A Raleigh investment firm has quietly muscled its way deeper into the Piedmont Triad, shelling out $9.29 million this week for a sprawling industrial park in High Point. The deal covers multiple buildings at Universal Industrial Park along East Martin Luther King Jr. Drive and marks a notable expansion of the buyer’s footprint in the region.

According to the Triad Business Journal, Raleigh-based Property Resources paid $9.29 million for Universal Industrial Park. The transaction, which closed this week, is the firm’s third major Piedmont Triad purchase since last July, the outlet reported.

Campus and location

Listing materials from Commercial Realty Advisors and a LoopNet listing describe Universal Industrial Park as a five-building campus on roughly 41 acres with about 392,000 square feet of industrial space. That includes a roughly 70,000-square-foot warehouse at 2325 E. Martin Luther King Jr. Drive. The site sits next to I‑74 and US‑311 and is minutes from the High Point Furniture Market, a mix that brokers say keeps demand humming for warehouse and outdoor-storage users.

Why investors are circling the Triad

Regional listings and market pages indicate investors are still hunting the Triad for relatively affordable industrial properties along key freight corridors, creating room for buyers focused on cash flow rather than flash. Several commercial property pages point to steady leasing and recent manufacturing investments across High Point and neighboring Greensboro and Winston‑Salem, reinforcing the submarket’s pull for distribution and light industrial users, according to CommercialSearch.

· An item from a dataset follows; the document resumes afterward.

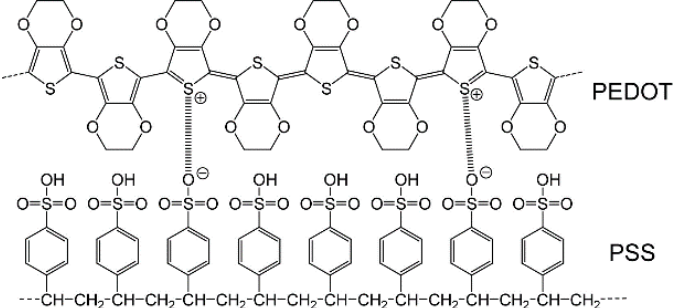
Figure 11. Chemical structure of PEDOT:PSS.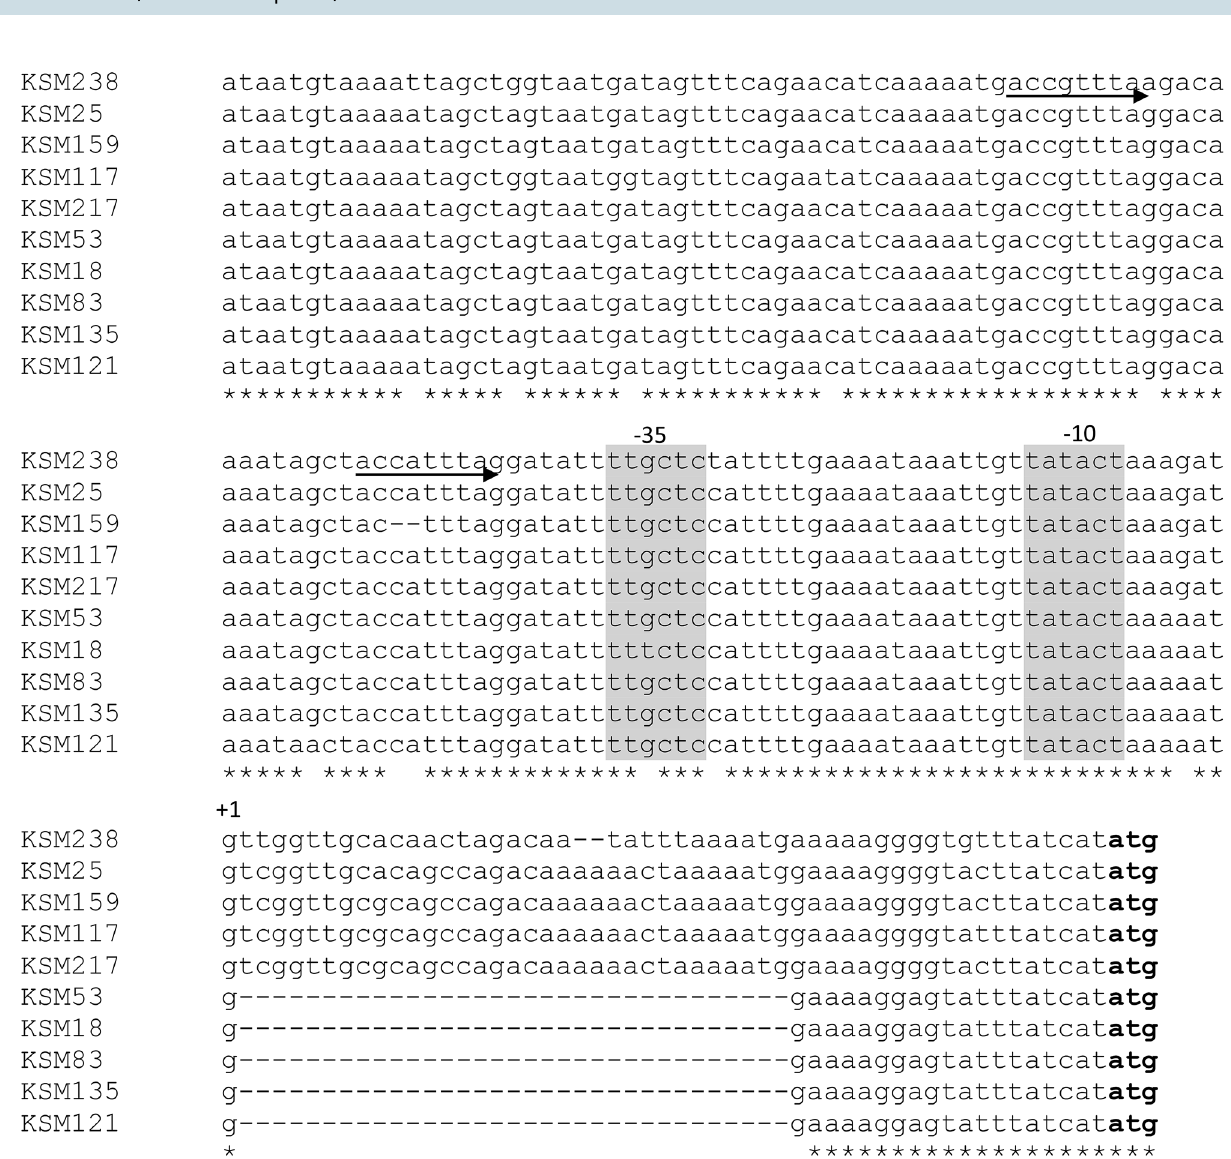
Figure 7. Comparison of the promoter region of mutacin IV gene between strains with strong and weak antibacterial activity. Nucleotide sequence upstream of nlmA in the strains with strong (KSM238 and KSM25) and weak antibacterial activity. The arrows represent the direct repeat sequences for the BrsR binding site. The bold letters represent the first codon of nlmA . Gray background represents the promoter region (− 35 and − 10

The buyer’s immediate plans for the High Point campus have not surfaced in public filings. Listing materials available before the sale highlighted an assumable loan and price guidance that would have made the property especially tempting for investors focused on cash yield. Analysts say the deal is one more example of outside capital quietly scooping up smaller industrial campuses in the Piedmont Triad.